Fecha de la publicación: 27/11/2016
Autor: Álvaro Torres-Blanco (1), Francisco Gómez-Palonés (2), Gemma Edo-Fleta (2)
PMID
- PMID: 27903467
- DOI: 10.1016/j.avsg.2016.07.094
Affiliations
1Department of Angiology, Endovascular and Vascular Surgery, Hospital Universitario Dr. Peset, Valencia, Spain. Electronic address: atorres658@yahoo.es.
2Department of Angiology, Endovascular and Vascular Surgery, Hospital Universitario Dr. Peset, Valencia, Spain.
Abstract
Vascular complications of intravesical instillation of bacillus Calmette-Guérin (BCG) are rare. BCG is an attenuated strain of Mycobacterium bovis that was initially developed for vaccination against tuberculosis, but it has also been used as an adjuvant treatment for bladder transitional carcinoma. We report a patient with a history of instillation of BCG 2 years before, who underwent surgical treatment of 2 pseudoaneurysms. The first, located in the left superficial femoral artery (SFA), was resected, and the artery was ligated because he had a history of femoropopliteal occlusion. After 4 weeks, he presented another one associated with hemorrhage by cutaneous fistula, in the right common femoral artery.
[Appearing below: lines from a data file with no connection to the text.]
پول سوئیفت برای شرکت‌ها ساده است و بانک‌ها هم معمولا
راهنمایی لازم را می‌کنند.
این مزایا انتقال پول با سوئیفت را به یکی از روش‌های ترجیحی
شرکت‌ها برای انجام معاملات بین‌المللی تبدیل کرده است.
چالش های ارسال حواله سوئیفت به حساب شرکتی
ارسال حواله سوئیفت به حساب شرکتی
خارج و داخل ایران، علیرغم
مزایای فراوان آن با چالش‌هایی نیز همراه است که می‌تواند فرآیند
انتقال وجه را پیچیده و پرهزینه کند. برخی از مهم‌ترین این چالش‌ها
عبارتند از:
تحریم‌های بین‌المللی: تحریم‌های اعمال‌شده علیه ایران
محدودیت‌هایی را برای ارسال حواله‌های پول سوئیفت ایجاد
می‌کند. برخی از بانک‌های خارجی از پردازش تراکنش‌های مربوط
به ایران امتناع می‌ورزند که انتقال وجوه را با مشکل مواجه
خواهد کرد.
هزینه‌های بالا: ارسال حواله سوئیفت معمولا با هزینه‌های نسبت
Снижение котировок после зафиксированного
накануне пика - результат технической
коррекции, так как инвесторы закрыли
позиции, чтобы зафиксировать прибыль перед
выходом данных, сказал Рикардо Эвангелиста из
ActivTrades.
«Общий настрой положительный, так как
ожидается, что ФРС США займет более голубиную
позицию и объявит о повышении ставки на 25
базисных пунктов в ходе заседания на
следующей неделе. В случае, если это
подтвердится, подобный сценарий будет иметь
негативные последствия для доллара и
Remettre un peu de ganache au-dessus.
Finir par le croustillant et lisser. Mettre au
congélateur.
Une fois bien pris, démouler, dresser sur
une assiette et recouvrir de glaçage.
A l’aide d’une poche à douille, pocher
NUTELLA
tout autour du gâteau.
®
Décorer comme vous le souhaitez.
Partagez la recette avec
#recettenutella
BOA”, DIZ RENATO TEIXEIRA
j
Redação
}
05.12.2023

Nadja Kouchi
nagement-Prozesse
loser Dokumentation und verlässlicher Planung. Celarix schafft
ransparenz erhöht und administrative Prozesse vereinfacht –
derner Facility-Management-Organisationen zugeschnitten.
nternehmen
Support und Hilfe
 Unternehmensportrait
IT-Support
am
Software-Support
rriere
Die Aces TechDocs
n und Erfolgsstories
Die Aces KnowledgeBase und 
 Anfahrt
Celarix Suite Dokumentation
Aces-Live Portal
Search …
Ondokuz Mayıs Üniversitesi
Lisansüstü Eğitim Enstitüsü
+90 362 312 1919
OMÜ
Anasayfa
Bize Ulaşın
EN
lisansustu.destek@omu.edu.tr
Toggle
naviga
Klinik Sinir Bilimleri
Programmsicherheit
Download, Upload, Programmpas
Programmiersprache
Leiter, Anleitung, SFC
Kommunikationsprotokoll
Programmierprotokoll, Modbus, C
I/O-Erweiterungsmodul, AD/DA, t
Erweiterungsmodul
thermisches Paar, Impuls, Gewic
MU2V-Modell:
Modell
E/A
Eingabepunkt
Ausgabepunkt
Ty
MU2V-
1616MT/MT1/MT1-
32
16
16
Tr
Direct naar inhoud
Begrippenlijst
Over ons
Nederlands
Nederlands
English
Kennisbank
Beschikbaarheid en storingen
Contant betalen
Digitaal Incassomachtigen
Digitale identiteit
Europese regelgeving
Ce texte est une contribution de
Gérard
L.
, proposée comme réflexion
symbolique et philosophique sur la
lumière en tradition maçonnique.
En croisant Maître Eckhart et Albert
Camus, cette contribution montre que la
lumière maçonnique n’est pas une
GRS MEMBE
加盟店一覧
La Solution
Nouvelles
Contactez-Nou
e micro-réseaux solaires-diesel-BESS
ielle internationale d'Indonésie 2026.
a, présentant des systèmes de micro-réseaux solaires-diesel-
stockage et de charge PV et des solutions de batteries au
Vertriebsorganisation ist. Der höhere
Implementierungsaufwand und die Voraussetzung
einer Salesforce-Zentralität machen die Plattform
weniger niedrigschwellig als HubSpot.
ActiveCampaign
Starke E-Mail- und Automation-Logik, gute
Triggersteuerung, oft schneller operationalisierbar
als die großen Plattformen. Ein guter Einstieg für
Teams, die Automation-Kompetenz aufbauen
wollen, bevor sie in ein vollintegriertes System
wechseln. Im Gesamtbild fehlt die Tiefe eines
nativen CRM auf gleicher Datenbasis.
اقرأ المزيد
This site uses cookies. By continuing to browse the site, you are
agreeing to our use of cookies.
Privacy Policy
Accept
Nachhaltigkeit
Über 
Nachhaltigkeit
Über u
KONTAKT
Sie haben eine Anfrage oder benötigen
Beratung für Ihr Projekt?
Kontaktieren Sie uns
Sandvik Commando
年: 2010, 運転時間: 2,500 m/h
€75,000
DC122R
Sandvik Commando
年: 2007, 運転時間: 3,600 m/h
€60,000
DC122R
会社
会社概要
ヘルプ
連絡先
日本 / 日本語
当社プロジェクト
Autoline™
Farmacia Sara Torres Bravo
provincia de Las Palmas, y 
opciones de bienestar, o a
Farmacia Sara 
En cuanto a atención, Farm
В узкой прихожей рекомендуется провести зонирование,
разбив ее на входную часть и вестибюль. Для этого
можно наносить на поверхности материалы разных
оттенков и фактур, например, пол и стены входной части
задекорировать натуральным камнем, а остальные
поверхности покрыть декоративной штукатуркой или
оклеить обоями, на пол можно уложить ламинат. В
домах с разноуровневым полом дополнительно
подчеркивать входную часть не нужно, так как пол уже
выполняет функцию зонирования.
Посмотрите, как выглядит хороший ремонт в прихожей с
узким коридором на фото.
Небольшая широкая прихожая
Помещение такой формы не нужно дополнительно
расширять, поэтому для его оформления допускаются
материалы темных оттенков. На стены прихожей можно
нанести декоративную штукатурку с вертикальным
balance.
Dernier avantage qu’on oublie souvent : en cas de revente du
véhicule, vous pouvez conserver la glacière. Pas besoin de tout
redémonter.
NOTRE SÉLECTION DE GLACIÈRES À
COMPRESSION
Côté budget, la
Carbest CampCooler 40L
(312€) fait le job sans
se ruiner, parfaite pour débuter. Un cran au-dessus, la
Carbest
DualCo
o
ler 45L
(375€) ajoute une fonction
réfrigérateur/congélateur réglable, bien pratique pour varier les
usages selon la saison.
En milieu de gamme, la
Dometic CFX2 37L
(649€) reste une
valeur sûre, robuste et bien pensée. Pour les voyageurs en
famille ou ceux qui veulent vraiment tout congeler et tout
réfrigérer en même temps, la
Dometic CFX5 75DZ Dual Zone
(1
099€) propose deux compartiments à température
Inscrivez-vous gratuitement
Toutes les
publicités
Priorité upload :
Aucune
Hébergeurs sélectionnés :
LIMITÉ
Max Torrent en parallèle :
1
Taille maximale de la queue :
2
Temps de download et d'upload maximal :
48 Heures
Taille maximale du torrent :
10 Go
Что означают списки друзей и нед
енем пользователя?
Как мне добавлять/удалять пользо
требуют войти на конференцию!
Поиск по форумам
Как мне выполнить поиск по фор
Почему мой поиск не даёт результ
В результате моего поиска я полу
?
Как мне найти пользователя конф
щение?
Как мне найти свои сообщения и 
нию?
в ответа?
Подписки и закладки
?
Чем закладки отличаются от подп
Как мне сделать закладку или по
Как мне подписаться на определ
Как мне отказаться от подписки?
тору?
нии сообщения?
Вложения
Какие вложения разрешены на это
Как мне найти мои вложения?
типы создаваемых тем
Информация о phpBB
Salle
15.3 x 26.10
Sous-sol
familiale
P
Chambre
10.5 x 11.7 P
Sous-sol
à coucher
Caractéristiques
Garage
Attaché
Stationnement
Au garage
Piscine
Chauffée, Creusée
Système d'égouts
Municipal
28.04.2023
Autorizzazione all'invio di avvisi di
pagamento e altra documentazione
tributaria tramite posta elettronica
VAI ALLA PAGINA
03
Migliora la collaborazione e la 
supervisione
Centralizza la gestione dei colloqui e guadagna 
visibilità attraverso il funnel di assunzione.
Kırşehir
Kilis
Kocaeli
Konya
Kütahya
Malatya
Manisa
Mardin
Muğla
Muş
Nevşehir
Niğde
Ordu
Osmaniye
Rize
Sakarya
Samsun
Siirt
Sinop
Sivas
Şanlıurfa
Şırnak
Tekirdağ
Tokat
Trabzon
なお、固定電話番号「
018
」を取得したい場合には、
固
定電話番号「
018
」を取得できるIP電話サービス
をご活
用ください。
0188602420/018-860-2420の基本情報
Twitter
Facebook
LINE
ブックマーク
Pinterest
In this case, revascularization was performed by means a common-to-deep femoral artery bypass with polytetrafluorethylene graft and reimplantation of SFA. Initially, bacterial cultures were negative, but bacilli cultures identified M. bovis after 3 weeks. Antituberculosis therapy was administered. After 13 months, the patient was asymptomatic and duplex ultrasound showed no signs of recurrent infection. This exposure should be considered if presentation of the false aneurysm is spontaneous and there is a history of bladder carcinoma.